■ Exercise prompt ■
Only one stretch of the data below should be repeated: the lines from the line containing "Исраэль Ауманн и" through the line containing "Ауман получил образование", inclusive, exactly as they are.

■ Data shown ■
____________________

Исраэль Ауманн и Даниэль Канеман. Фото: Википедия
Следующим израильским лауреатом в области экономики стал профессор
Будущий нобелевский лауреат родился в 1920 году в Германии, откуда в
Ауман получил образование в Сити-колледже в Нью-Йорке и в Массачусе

____________________

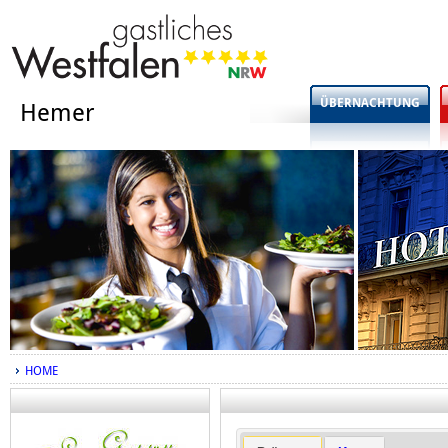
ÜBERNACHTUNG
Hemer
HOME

____________________

■ Exercise answer ■
Исраэль Ауманн и Даниэль Канеман. Фото: Википедия
Следующим израильским лауреатом в области экономики стал профессор
Будущий нобелевский лауреат родился в 1920 году в Германии, откуда в
Ауман получил образование в Сити-колледже в Нью-Йорке и в Массачусе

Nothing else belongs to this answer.